I think the NFL data is encouraging as well. So I think the CSF mutant Huntington data, for all the reasons discussed, I think has the issue around the assay.

Debjit Chattopadhyay - Guggenheim
Hey, thanks for letting me back in again. So a couple of clarifications. The low-dose data at 12 months, you had a 54% mutant Huntington knockdown. Given the variability in the assay and changes over time, if you were to go back and re-measure that, what would that number be? And I'm wondering if you have measured that again.

And number two, to what Dr. Tabrizi alluded to before, for retrograde transfer, wouldn't the high-dose have been better than the lower-dose? Wasn't that sort of the underlying principle to go for the high-dose to see if you can get better transport and better target engagement?

Matt Kapusta, Chief Executive Officer
Debjit, we have looked at and reanalyzed some of the data. What I would tell you is that, generally speaking, the broader trends over time are consistent. We do continue to see evidence of target engagement.

When you look at any individual point in time, or any individual point in time for a particular patient, you see a high degree of variability. Which is why an area under the curve analysis, or just looking at trends largely over time, that would be the best that you could do with this assay for trying to over-interpret a particular time point. You see it go way below baseline on one time point, and way above baseline on another. There's a high degree of fidelity when you get to that level of specificity within the data set.

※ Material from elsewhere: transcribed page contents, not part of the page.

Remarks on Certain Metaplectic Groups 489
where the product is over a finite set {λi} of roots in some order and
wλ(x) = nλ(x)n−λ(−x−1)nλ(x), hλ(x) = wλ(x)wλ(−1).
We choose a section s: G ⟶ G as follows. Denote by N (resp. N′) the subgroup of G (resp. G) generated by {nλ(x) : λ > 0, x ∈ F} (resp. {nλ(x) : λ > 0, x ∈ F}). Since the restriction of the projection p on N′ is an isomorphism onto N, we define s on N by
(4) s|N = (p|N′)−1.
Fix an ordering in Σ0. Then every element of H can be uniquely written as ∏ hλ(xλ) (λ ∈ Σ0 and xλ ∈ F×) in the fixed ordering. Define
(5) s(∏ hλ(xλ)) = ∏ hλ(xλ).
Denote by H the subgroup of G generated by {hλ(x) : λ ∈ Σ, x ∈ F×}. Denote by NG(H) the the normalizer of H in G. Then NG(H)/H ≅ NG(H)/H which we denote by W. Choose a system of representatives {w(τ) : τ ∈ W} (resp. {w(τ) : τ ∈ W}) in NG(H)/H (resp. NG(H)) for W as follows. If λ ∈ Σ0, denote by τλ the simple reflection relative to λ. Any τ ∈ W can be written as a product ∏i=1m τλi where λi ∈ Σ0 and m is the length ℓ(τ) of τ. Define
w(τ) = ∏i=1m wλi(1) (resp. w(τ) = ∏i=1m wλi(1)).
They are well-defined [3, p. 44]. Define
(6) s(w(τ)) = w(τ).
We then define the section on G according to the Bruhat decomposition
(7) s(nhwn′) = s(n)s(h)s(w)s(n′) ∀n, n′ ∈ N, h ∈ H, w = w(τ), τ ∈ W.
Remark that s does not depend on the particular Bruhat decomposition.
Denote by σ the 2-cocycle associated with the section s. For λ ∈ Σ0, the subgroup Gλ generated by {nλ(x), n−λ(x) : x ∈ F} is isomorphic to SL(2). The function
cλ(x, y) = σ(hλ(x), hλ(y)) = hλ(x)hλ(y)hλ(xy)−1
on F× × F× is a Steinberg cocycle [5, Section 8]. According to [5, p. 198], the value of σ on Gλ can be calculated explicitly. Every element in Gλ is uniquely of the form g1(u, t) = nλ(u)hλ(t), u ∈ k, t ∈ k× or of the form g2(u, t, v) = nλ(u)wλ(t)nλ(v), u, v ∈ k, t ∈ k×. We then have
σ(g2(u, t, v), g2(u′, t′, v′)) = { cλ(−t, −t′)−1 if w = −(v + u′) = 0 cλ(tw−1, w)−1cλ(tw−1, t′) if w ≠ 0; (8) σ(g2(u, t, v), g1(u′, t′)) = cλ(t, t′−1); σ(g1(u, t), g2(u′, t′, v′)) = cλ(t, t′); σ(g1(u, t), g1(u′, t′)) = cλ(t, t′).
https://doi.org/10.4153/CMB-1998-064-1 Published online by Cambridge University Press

I think the second question was about, in the higher dose we absolutely did see in animals that you do get broader transduction across the brain.

Sara Tabrizi -KOL
In the large animals, you did see transduction across the brain in the large animal pig data. And that was published in the Science Translational Medicine. I think the question relating to the high dose, will that get more retrograde transduction? I think, theoretically, yes.

And I think that's something, as Matt has said, I think from your data, I believe, Ricardo and Matt, you believe that's the case?

Ricardo Dolmetsch, President of R&D
I think we do believe that the virus gets retrogradely transported, as well as the microRNA gets transported between neurons in these decibels. Why don't we see a bigger or a different effect in mutant Huntington then? As I said before, it's possible that mutant Huntington is coming from a different part of the brain. Or the thing that makes them the greatest contribution to mutant Huntington in CSF, of course, are the ependymal cells, which lie in the ventricles, as well as the cells that produce CSF, which is the choroid plexus. We don't transduce those cells at all. So any changes there would also mask our effect.

Generally speaking, and in other ways, for example, clinically, the patients on the high dose are doing somewhat better than the patients on the low dose. So there is some dose response.

Matt Kapusta, Chief Executive Officer
OK, so I think we're done with our questions. So I want to thank everybody for joining the call today. As a reminder, we're very pleased with these encouraging interim data on AMT130 and look forward to advancing its clinical development and beginning discussions with regulators by early next year. Have a great day. Thank you very much.